Some areas of mem are dedicated to fixed usage, since static allocation is more efficient than dynamic allocation when we can get away with it. For example, locations MEM_BOT to MEM_BOT + 3 are always used to store the specification for glue that is 0pt plus 0pt minus 0pt. The following macro definitions accomplish the static allocation by giving symbolic names to the fixed positions. Static variable-size nodes appear in locations MEM_BOT through LO_MEM_STAT_MAX, and static single-word nodes appear in locations HI_MEM_STAT_MIN through MEM_TOP, inclusive. It is harmless to let LIG_TRICK and GARBAGE share the same location of mem.

constants.h

#define ZERO_GLUE       MEM_BOT                      // specification for 0pt plus 0pt minus 0pt
#define FIL_GLUE        (ZERO_GLUE + GLUE_SPEC_SIZE) // 0pt plus 1fil minus 0pt
#define FILL_GLUE       (FIL_GLUE + GLUE_SPEC_SIZE)  // 0pt plus 1fill minus 0pt
#define SS_GLUE         (FILL_GLUE + GLUE_SPEC_SIZE) // 0pt plus 1fil minus 1fil
#define FIL_NEG_GLUE    (SS_GLUE + GLUE_SPEC_SIZE)   // 0pt plus -1fil minus 0pt
// largest statically allocated word in the variable-size |mem|
#define LO_MEM_STAT_MAX (FIL_NEG_GLUE + GLUE_SPEC_SIZE - 1) 

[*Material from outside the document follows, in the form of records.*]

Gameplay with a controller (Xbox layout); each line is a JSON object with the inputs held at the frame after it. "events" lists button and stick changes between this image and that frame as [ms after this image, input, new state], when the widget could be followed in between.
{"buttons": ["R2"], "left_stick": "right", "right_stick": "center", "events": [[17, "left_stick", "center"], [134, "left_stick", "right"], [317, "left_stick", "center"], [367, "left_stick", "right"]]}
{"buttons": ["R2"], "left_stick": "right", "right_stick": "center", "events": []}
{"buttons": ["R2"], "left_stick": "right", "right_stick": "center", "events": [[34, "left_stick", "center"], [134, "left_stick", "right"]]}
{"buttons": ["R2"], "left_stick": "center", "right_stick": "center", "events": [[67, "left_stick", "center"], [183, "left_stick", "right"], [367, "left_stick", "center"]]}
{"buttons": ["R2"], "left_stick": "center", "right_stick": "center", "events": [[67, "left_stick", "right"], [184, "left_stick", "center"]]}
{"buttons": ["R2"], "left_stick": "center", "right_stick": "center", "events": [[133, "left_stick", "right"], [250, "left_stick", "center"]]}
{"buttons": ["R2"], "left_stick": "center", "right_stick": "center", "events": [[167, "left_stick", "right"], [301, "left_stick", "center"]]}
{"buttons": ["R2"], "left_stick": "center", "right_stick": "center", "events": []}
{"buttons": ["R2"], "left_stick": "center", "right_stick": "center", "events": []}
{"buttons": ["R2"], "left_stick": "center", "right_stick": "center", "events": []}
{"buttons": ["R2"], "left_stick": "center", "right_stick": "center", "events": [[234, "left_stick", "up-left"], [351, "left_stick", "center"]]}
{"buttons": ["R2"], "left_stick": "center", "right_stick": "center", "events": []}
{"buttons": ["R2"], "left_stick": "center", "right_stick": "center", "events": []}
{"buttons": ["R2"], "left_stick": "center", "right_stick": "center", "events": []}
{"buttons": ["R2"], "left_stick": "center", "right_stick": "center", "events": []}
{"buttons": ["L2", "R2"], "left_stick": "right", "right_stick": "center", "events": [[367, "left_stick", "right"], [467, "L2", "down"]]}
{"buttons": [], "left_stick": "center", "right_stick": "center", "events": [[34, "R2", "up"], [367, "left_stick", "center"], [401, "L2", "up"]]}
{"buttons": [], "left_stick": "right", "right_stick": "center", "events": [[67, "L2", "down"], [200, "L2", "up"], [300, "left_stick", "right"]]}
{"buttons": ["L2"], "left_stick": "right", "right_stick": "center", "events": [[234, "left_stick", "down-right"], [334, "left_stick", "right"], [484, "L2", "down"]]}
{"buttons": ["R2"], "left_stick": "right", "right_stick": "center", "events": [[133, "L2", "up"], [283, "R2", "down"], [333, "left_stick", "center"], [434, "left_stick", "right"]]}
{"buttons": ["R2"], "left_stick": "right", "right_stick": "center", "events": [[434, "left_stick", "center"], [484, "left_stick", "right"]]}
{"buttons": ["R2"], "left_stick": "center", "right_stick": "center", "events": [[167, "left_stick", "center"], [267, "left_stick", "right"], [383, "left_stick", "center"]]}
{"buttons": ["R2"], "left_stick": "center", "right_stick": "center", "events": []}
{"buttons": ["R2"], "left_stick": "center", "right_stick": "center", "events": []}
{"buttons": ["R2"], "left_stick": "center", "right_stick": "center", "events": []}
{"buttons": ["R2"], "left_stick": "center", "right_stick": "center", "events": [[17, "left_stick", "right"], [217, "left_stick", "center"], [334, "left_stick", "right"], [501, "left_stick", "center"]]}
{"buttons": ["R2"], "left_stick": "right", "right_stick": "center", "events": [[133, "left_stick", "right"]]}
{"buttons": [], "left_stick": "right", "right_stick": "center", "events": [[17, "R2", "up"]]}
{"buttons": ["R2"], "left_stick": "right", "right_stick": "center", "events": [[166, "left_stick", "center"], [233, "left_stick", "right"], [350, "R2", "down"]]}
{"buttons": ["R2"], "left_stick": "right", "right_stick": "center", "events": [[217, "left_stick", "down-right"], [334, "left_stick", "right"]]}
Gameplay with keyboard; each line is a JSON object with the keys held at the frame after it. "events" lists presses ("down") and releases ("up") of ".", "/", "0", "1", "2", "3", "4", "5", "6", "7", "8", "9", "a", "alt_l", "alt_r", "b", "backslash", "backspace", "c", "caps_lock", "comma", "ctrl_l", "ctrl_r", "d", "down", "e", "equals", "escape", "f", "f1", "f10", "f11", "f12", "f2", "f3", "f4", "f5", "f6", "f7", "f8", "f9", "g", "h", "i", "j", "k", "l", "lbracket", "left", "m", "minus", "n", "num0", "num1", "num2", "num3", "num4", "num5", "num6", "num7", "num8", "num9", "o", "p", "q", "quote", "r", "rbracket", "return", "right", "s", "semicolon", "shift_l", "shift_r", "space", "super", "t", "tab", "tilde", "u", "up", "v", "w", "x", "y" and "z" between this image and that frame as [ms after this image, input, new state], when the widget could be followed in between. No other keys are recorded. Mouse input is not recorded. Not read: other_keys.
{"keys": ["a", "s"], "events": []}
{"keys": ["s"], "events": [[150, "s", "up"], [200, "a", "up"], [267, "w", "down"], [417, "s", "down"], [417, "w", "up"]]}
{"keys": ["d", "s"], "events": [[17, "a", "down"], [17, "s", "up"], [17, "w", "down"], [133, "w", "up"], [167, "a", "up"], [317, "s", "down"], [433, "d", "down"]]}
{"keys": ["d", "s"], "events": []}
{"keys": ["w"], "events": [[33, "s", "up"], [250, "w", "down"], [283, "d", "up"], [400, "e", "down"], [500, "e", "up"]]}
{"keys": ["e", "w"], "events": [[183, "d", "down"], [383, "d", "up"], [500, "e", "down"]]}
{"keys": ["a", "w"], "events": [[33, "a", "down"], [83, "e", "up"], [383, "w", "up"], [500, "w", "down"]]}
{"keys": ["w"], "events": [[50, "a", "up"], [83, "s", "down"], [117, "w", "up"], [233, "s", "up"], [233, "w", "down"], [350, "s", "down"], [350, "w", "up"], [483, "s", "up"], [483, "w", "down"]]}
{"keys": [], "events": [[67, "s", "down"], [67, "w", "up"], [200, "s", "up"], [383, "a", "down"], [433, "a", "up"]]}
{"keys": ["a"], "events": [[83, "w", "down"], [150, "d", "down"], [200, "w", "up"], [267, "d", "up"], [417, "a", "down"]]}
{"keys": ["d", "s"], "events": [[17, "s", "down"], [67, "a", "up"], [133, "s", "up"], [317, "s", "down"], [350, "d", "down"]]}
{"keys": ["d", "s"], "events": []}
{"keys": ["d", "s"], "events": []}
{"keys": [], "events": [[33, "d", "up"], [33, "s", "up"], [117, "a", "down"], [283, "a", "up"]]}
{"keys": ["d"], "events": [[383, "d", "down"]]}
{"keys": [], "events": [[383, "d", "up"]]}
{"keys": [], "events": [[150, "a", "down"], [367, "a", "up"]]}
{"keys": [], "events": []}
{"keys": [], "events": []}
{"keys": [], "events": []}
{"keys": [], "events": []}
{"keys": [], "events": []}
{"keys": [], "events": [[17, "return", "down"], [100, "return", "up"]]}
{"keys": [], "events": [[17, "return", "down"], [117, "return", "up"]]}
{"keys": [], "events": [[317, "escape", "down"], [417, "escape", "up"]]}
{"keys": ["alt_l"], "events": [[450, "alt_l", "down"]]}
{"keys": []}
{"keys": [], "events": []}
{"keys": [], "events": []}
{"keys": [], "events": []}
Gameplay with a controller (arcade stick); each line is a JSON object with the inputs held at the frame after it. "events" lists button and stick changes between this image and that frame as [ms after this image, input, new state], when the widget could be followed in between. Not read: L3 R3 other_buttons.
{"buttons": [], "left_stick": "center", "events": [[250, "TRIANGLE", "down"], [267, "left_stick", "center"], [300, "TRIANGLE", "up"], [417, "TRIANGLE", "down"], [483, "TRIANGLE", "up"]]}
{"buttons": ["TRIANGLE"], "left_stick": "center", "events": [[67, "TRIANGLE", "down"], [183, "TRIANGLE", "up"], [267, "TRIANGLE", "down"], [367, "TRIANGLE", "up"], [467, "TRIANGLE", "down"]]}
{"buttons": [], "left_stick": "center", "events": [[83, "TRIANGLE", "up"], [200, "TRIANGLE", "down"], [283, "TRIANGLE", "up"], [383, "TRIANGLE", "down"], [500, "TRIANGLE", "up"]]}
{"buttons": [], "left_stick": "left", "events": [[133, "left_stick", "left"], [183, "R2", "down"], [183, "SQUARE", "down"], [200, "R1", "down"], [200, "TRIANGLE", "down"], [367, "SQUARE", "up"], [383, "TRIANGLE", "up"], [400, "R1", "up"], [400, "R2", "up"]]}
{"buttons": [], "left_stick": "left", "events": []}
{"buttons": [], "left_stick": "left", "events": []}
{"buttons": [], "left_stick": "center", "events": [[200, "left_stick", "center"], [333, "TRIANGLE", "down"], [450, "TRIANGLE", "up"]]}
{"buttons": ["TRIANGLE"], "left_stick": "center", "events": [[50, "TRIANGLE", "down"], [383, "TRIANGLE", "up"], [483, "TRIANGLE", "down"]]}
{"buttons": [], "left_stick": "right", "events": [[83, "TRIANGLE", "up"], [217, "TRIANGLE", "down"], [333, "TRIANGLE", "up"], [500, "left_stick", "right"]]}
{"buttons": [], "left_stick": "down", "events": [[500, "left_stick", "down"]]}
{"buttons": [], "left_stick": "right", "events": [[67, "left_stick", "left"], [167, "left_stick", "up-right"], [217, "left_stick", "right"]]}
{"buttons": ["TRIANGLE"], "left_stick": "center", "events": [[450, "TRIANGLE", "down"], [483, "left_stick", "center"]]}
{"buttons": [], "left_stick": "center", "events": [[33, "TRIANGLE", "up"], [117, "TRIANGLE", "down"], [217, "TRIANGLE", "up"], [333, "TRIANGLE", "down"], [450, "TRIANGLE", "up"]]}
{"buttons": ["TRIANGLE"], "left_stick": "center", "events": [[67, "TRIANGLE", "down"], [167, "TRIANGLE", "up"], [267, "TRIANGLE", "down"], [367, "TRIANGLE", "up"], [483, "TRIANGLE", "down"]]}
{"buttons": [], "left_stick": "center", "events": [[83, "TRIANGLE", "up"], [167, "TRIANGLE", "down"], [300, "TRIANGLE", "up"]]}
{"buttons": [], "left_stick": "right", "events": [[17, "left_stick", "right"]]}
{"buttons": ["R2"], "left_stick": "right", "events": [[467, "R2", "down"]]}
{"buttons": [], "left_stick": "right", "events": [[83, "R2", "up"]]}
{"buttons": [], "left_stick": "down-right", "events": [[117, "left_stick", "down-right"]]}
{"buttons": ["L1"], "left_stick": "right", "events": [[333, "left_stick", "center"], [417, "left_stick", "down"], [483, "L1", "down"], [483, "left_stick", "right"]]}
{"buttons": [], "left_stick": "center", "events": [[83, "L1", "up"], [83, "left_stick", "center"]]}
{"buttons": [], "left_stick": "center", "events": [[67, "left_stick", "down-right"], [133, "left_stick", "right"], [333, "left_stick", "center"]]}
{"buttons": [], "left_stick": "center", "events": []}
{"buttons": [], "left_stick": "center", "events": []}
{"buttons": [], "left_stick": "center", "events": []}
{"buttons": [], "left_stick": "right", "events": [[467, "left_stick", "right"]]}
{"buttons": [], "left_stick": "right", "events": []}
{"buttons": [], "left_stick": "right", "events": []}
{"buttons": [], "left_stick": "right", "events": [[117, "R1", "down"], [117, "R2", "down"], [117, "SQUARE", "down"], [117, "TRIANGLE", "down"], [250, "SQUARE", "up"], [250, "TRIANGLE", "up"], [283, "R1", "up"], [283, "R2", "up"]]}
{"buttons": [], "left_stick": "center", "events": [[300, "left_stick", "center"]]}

#define PAGE_INS_HEAD     MEM_TOP        // list of insertion data for current page
#define CONTRIB_HEAD      (MEM_TOP - 1)  // vlist of items not yet on current page
#define PAGE_HEAD         (MEM_TOP - 2)  // vlist for current page
#define TEMP_HEAD         (MEM_TOP - 3)  // head of a temporary list of some kind
#define HOLD_HEAD         (MEM_TOP - 4)  // head of a temporary list of another kind
#define ADJUST_HEAD       (MEM_TOP - 5)  // head of adjustment list returned by |hpack|
#define ACTIVE            (MEM_TOP - 7)  // head of active list in |line_break|, needs two words
#define ALIGN_HEAD        (MEM_TOP - 8)  // head of preamble list for alignments
#define END_SPAN          (MEM_TOP - 9)  // tail of spanned - width lists
#define OMIT_TEMPLATE     (MEM_TOP - 10) // a constant token list
#define NULL_LIST         (MEM_TOP - 11) // permanently empty list
#define LIG_TRICK         (MEM_TOP - 12) // a ligature masquerading as a |CHAR_NODE|
#define GARBAGE           (MEM_TOP - 12) // used for scrap information
#define BACKUP_HEAD       (MEM_TOP - 13) // head of token list built by |scan_keyword|
#define HI_MEM_STAT_MIN   (MEM_TOP - 13) // smallest statically allocated word in the one-word |mem|
#define HI_MEM_STAT_USAGE 14             // the number of one-word nodes always present

Section 163

The following code gets mem off to a good start, when $T E X$ is initializing itself the slow way.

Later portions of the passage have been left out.